Unintentional Security Flaws in Code: Automated Defense via Root Cause Analysis
Islam, Nafis Tanveer, Bethany, Mazal, Manuel, Dylan, Jadliwala, Murtuza, Najafirad, Peyman
Software security remains a critical concern, particularly as junior developers, often lacking comprehensive knowledge of security practices, contribute to codebases. While there are tools to help developers proactively write secure code, their actual effectiveness in helping developers fix their vulnerable code remains largely unmeasured. Moreover, these approaches typically focus on classifying and localizing vulnerabilities without highlighting the specific code segments that are the root cause of the issues, a crucial aspect for developers seeking to fix their vulnerable code.

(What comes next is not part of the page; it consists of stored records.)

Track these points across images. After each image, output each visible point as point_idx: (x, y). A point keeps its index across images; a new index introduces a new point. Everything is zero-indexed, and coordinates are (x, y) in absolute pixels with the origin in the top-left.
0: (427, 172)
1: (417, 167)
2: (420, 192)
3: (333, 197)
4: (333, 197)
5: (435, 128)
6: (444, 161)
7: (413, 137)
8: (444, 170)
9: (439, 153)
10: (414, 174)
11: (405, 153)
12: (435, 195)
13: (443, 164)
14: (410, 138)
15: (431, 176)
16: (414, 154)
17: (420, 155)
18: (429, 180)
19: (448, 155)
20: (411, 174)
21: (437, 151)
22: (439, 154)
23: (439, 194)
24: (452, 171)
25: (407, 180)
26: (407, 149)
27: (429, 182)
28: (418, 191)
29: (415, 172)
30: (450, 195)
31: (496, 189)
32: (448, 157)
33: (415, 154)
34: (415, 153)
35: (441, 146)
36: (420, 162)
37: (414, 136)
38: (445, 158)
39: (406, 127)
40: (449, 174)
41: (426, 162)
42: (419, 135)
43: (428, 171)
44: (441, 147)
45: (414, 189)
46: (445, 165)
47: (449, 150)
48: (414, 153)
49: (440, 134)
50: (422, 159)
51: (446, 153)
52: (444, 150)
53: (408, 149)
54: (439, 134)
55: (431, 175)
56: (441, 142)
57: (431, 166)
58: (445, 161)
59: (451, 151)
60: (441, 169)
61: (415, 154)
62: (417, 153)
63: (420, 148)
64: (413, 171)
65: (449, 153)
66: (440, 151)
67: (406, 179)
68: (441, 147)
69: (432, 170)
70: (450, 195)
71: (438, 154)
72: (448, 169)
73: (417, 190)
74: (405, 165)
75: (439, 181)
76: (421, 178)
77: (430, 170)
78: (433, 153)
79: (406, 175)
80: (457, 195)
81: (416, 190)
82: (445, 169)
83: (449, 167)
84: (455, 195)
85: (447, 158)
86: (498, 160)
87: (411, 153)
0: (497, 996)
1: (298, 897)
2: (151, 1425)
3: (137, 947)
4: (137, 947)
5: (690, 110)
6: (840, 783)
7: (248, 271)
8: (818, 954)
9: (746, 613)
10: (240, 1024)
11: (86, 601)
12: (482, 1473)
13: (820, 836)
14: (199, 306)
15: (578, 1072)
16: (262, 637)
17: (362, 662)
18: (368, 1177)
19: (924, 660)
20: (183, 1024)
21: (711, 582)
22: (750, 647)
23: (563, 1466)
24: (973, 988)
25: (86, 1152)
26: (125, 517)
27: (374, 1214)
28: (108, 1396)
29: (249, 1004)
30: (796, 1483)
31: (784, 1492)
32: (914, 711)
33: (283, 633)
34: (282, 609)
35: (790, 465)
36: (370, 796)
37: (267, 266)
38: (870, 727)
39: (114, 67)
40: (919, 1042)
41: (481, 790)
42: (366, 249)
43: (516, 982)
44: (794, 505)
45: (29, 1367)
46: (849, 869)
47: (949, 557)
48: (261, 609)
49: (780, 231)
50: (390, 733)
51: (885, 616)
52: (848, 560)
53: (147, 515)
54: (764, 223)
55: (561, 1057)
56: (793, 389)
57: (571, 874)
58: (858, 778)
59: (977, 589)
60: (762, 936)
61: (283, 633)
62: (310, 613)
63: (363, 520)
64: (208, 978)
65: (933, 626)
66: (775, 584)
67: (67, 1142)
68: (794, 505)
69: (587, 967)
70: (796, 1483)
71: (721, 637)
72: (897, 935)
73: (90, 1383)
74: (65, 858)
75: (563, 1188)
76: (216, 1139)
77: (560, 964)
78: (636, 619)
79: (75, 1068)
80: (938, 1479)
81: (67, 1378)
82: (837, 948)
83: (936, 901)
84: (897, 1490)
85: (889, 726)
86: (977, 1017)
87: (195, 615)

To address these challenges, we conducted a comprehensive study evaluating the efficacy of existing methods in helping junior developers secure their code. Our findings across five types of security vulnerabilities revealed that current tools enabled developers to secure only 36.2\% of vulnerable code. Questionnaire results from these participants further indicated that not knowing the code that was the root cause of the vulnerability was one of their primary challenges in repairing the vulnerable code. Informed by these insights, we developed an automated vulnerability root cause (RC) toolkit called T5-RCGCN, that combines T5 language model embeddings with a graph convolutional network (GCN) for vulnerability classification and localization. Additionally, we integrated DeepLiftSHAP to identify the code segments that were the root cause of the vulnerability. We tested T5-RCGCN with 56 junior developers across three datasets, showing a 28.9\% improvement in code security compared to previous methods. Developers using the tool also gained a deeper understanding of vulnerability root causes, resulting in a 17.0\% improvement in their ability to secure code independently. These results demonstrate the tool's potential for both immediate security enhancement and long-term developer skill growth.